Returns a modified set of parameters for querying mongodb based on how the mongo document is structured and the fields the document is grouped by.

Note: Explicitly to be used with get_grouped_data only

Parameters:
  • kwargs – Mongo filter arguments

  • collection – The name of mongodb collection

Returns:

Returns a set of parameters as dictionary.

register_backend(kind, backend)

register a backend class

Parameters:
  • kind – (str) the backend kind

  • backend – (class) the backend class

register_backends()

register backends in defaults.OMEGA_STORE_BACKENDS

register_mixin(mixincls)

register a mixin class

Parameters:

mixincls – (class) the mixin class

property tmppath

return an instance-specific temporary path

class omegaml.documents.Metadata(**kwargs)

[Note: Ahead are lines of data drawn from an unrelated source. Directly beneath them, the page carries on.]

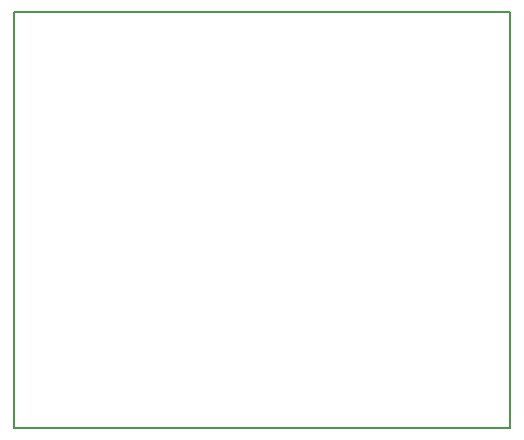
<source format=gm1>
G04 MADE WITH FRITZING*
G04 WWW.FRITZING.ORG*
G04 DOUBLE SIDED*
G04 HOLES PLATED*
G04 CONTOUR ON CENTER OF CONTOUR VECTOR*
%ASAXBY*%
%FSLAX23Y23*%
%MOIN*%
%OFA0B0*%
%SFA1.0B1.0*%
%ADD10R,1.664280X1.395710*%
%ADD11C,0.008000*%
%ADD10C,0.008*%
%LNCONTOUR*%
G90*
G70*
G54D10*
G54D11*
X4Y1392D02*
X1660Y1392D01*
X1660Y4D01*
X4Y4D01*
X4Y1392D01*
D02*
G04 End of contour*
M02*
</source>
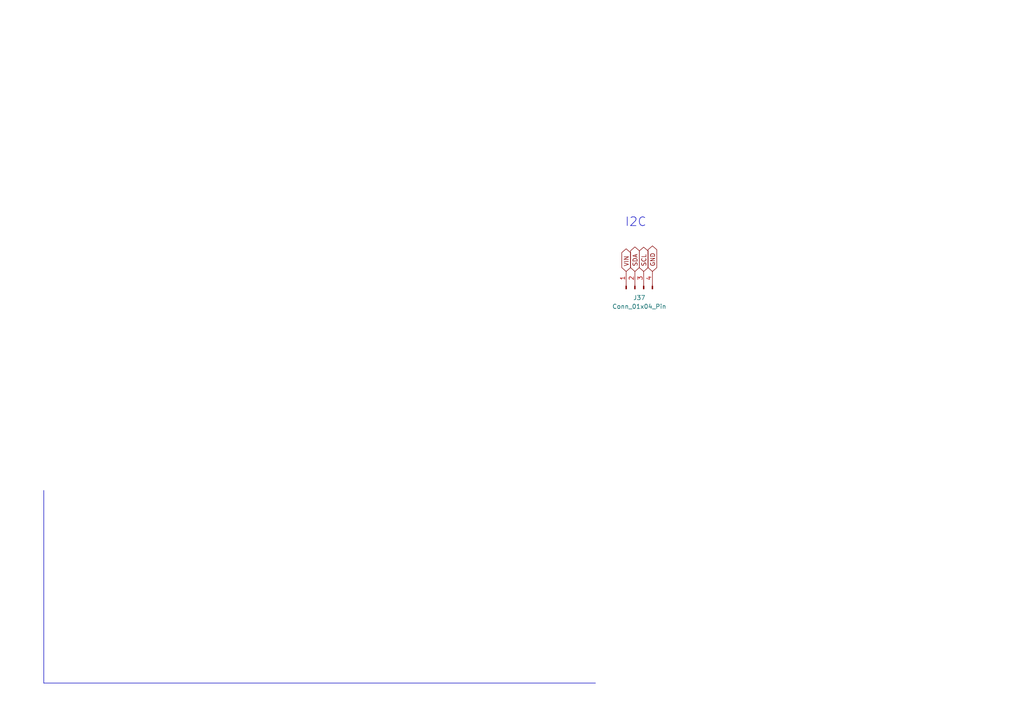
<source format=kicad_sch>
(kicad_sch
	(version 20231120)
	(generator "eeschema")
	(generator_version "8.0")
	(uuid "9b52e73e-0832-40aa-87ee-9b55a6d0ae6b")
	(paper "A4")
	
	(polyline
		(pts
			(xy 12.7 198.12) (xy 12.7 142.24)
		)
		(stroke
			(width 0)
			(type default)
		)
		(uuid "4b395934-0732-4d68-a0c0-e3bf9691db14")
	)
	(polyline
		(pts
			(xy 172.72 198.12) (xy 12.7 198.12)
		)
		(stroke
			(width 0)
			(type default)
		)
		(uuid "f4293065-d0cb-4915-8b78-3cdb79fba711")
	)
	(text "I2C\n"
		(exclude_from_sim no)
		(at 184.404 64.516 0)
		(effects
			(font
				(size 2.54 2.54)
			)
		)
		(uuid "2a523916-ea01-4247-94eb-54bb5cf59f78")
	)
	(global_label "SCL"
		(shape bidirectional)
		(at 186.69 78.74 90)
		(fields_autoplaced yes)
		(effects
			(font
				(size 1.27 1.27)
			)
			(justify left)
		)
		(uuid "41401f3b-3420-4de8-b87a-26e5c85e5048")
		(property "Intersheetrefs" "${INTERSHEET_REFS}"
			(at 186.69 71.1359 90)
			(effects
				(font
					(size 1.27 1.27)
				)
				(justify left)
				(hide yes)
			)
		)
	)
	(global_label "VIN"
		(shape bidirectional)
		(at 181.61 78.74 90)
		(fields_autoplaced yes)
		(effects
			(font
				(size 1.27 1.27)
			)
			(justify left)
		)
		(uuid "b8dc05f9-717d-4bf7-b16b-776fec9fb0c1")
		(property "Intersheetrefs" "${INTERSHEET_REFS}"
			(at 181.61 71.6196 90)
			(effects
				(font
					(size 1.27 1.27)
				)
				(justify left)
				(hide yes)
			)
		)
	)
	(global_label "SDA"
		(shape bidirectional)
		(at 184.15 78.74 90)
		(fields_autoplaced yes)
		(effects
			(font
				(size 1.27 1.27)
			)
			(justify left)
		)
		(uuid "ccac1e29-7bc8-4f6d-8a7e-ee20c385e3dc")
		(property "Intersheetrefs" "${INTERSHEET_REFS}"
			(at 184.15 71.0754 90)
			(effects
				(font
					(size 1.27 1.27)
				)
				(justify left)
				(hide yes)
			)
		)
	)
	(global_label "GND"
		(shape bidirectional)
		(at 189.23 78.74 90)
		(fields_autoplaced yes)
		(effects
			(font
				(size 1.27 1.27)
			)
			(justify left)
		)
		(uuid "fbb1cafc-ecf0-4fcc-bcd7-9d9189a0747a")
		(property "Intersheetrefs" "${INTERSHEET_REFS}"
			(at 189.23 70.773 90)
			(effects
				(font
					(size 1.27 1.27)
				)
				(justify left)
				(hide yes)
			)
		)
	)
	(symbol
		(lib_id "Connector:Conn_01x04_Pin")
		(at 184.15 83.82 90)
		(unit 1)
		(exclude_from_sim no)
		(in_bom yes)
		(on_board yes)
		(dnp no)
		(fields_autoplaced yes)
		(uuid "73e04097-021c-4b58-8794-b0840495ecb0")
		(property "Reference" "J37"
			(at 185.42 86.36 90)
			(effects
				(font
					(size 1.27 1.27)
				)
			)
		)
		(property "Value" "Conn_01x04_Pin"
			(at 185.42 88.9 90)
			(effects
				(font
					(size 1.27 1.27)
				)
			)
		)
		(property "Footprint" "Connector_PinHeader_2.54mm:PinHeader_1x04_P2.54mm_Vertical"
			(at 184.15 83.82 0)
			(effects
				(font
					(size 1.27 1.27)
				)
				(hide yes)
			)
		)
		(property "Datasheet" "~"
			(at 184.15 83.82 0)
			(effects
				(font
					(size 1.27 1.27)
				)
				(hide yes)
			)
		)
		(property "Description" "Generic connector, single row, 01x04, script generated"
			(at 184.15 83.82 0)
			(effects
				(font
					(size 1.27 1.27)
				)
				(hide yes)
			)
		)
		(pin "3"
			(uuid "9ebc649d-65f1-4ecd-ac5d-c5ae2d35e026")
		)
		(pin "2"
			(uuid "8e2b2a0a-c854-4b20-b014-56efeebdaaa3")
		)
		(pin "1"
			(uuid "8c44a4ec-8d89-4204-ad36-306c0fa60acd")
		)
		(pin "4"
			(uuid "83ae595d-196e-4d7f-9805-c09d4c8246cd")
		)
		(instances
			(project "kicad_pcb"
				(path "/de49f119-e2e7-4901-8c30-d9d1ca4dd010/45b597dd-a78d-4b08-b4d6-f781d0ceb688"
					(reference "J37")
					(unit 1)
				)
			)
		)
	)
)

</source>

Metadata stores information about objects in OmegaStore

attributes

customer-defined other meta attributes

bucket

bucket

collection

for PANDAS_DFROWS this is the collection

created

created datetime

gridfile

for PANDAS_HDF and SKLEARN_JOBLIB this is the gridfile

kind

kind of data

kind_meta

omegaml technical attributes, e.g. column indicies

modified

created datetime

name

this is the name of the data

objid

for PYTHON_DATA this is the actual document

prefix

prefix

s3file

s3file attributes

uri

location URI